Antisemitism in European Folklore
There is a long tradition of Antisemitism in European folklore. To understand it, one must look first to the legend rather than to the folktale or fairy tale, though Antisemitism certainly makes its appearance even here, as folk beliefs permeate every aspect of so-called folk wisdom.
Two main legendary traditions depicted Jews in an extremely negative light: the blood libel legend and the legend of the Wandering Jew, Ahasver. In the first, the belief was promulgated that Jews committed the ritual murder of a Christian, usually a boy, in the week before Easter to collect his blood for religious purposes, usually to be baked in the unleavened bread (matzo) eaten at Passover. The first occurrence of this accusation followed the unsolved murder of a boy named William in Norwich in 1144. In the years following his death, a cult gradually grew around him, and eventually he was canonized as St. William of Norwich. A rash of similar tales spread throughout Europe, first in England but soon also in France, Spain, Germany, and eventually also in Poland and beyond.
The last widely publicized case was in Massena, New York, in 1928. The legend of the Wandering Jew tells that a Jewish man was punished for unkindness to Christ on the way to Calgary by being damned to wander the earth until Judgment Day. It is important to note that a legend is a tale that is or has been believed to be true by at least some people. Because of this, the nature of these two tales is far from harmless. Both depict Jews as cast out by (the Christian) God and worthy of the cruelest punishment, for this tradition ascribes to all Jews, even those living much later, the guilt for the crucifixion of Jesus Christ. They disseminate stereotypes about Jews that have been extremely difficult to eradicate: that they are malignant, avaricious, and deceitful, that they are little better than vermin, that they are a diseased and somehow “unmanly” race, and that they deserve to be killed. Accusations of blood libel almost always led to loss of property and loss of life: nineteen people were executed in the case of St. or Sir Hugh of Lincoln, in 1255, for example, and the king confiscated the property even of those Jews whom he in the end chose not to kill. Pogroms continued until the twentieth century, incited by the ideas found in these and other similar tales.

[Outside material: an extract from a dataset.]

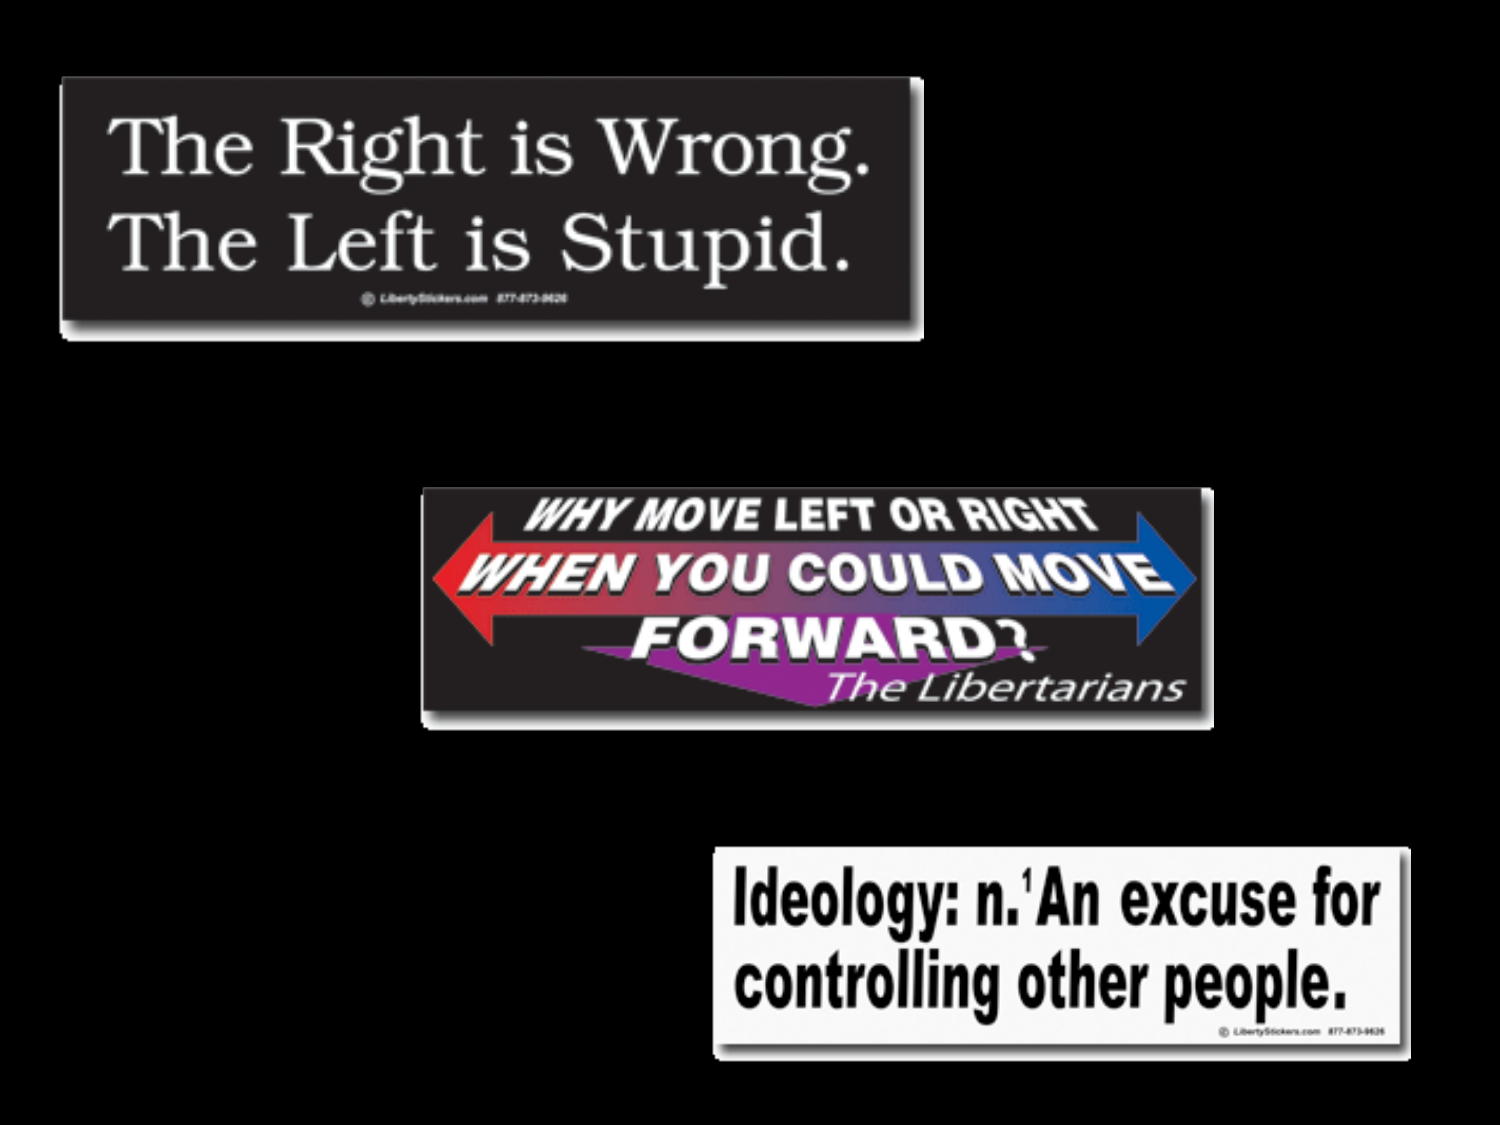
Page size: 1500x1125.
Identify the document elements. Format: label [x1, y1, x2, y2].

picture [705, 824, 1412, 1068]
list [49, 49, 925, 351]
picture [412, 462, 1214, 738]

Here one can see the great power of folklore by way of a negative example. Belief in blood libel confounded the most reasoned attempts to disprove it. Sometimes a pogrom took place even when there was no body found: an entirely empty accusation was enough to spark a riot. Evidence that not a single blood libel case can be proved, and that the Jewish religion prohibits the ingestion of even animal blood, has not prevented even some recent writers on the topic from asserting there must be a basis in the actions of at least some Jews.